Volatility Ahead: Why Investors Should Brace for Election Year Uncertainty and Consider Selling SVIX ETF Before November

Butler, Pennsylvania – Short volatility strategies have been a lucrative trade over the past year, with the -1x Short VIX Futures ETF yielding an impressive 86% return, surpassing the performance of the S&P 500 Index. However, investors in the SVIX ETF recently faced a potential crisis with the near-assassination attempt on former President Trump at a campaign rally in Butler, Pennsylvania over the weekend.

As the VIX index typically rises during election years from mid-July to end-September, investors holding the SVIX ETF may encounter challenges ahead. With the increasing likelihood of former President Trump’s re-election, considerations of higher inflation, larger deficits, and potential trade wars are becoming pertinent. Therefore, investors in the SVIX ETF are advised to contemplate taking profits in anticipation of heightened market volatility.

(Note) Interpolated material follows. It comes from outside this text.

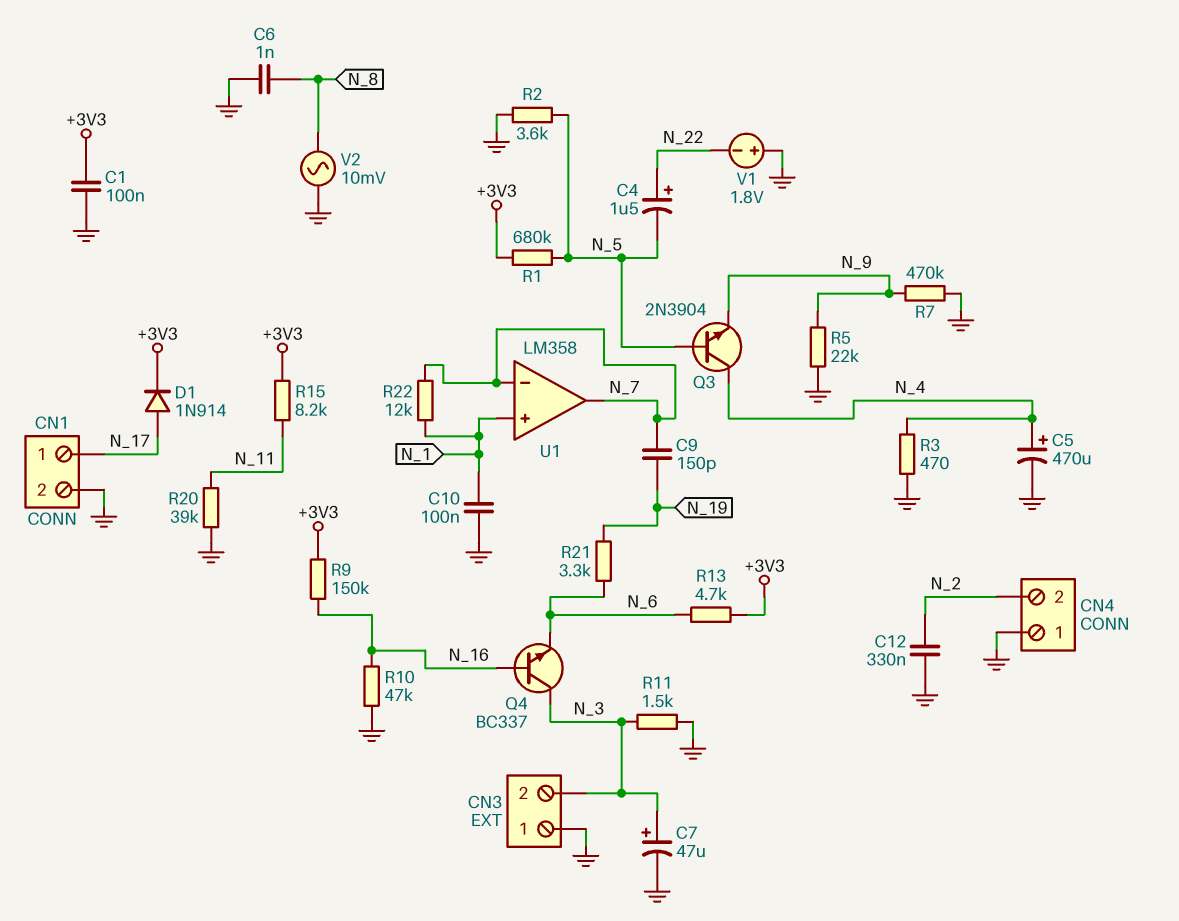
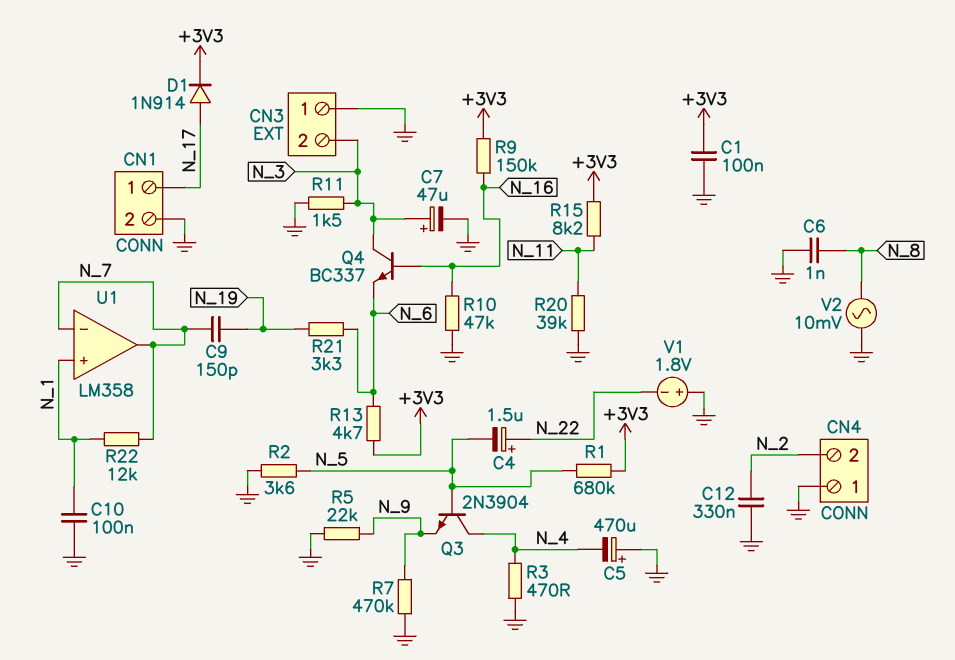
C5: 470uF (plus N_4, minus GND) -> 470uF (plus GND, minus N_4)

Historically, during presidential election years, the VIX index tends to reach its lowest point around mid-July and peak towards the end of September. This pattern of volatility is understandable given the escalating political tensions and uncertainties surrounding election campaigns. As political parties intensify their rhetoric, the likelihood of tail risks increases, posing a risk to short-volatility funds like SVIX.

For those unfamiliar with the SVIX ETF, it maintains a short position in the first and second-month VIX futures, which are rolled on a daily basis. With nearly $190 million in assets under management and a 1.47% net expense ratio, the fund provides exposure to fluctuations in market volatility.

In addition to election-related risks, the potential economic policies of former President Trump, if re-elected, could further contribute to market volatility. Concerns about inflationary impacts, exacerbated deficits, and trade tensions are mounting as the possibility of a Trump presidency looms larger. The extension of tax cuts, stringent immigration policies, and protectionist trade measures could all influence market dynamics and volatility levels.

The balance of risks lies in the ongoing economic growth, with estimates indicating a moderate pace of growth in the second quarter of 2024. Markets may interpret Trump’s tax policies as pro-growth, potentially offsetting negative implications. Moreover, increased trade barriers could stimulate domestic production and contribute to job creation, countering some of the potential market headwinds.

As equity markets navigate heightened uncertainties leading up to the election, short-volatility strategies like the SVIX ETF may encounter challenges. Investors evaluating a potential Trump victory must weigh the implications of his economic policies on market stability. Prudent decision-making and profit-taking strategies are advised, with a cautious outlook on investments in SVIX emphasized.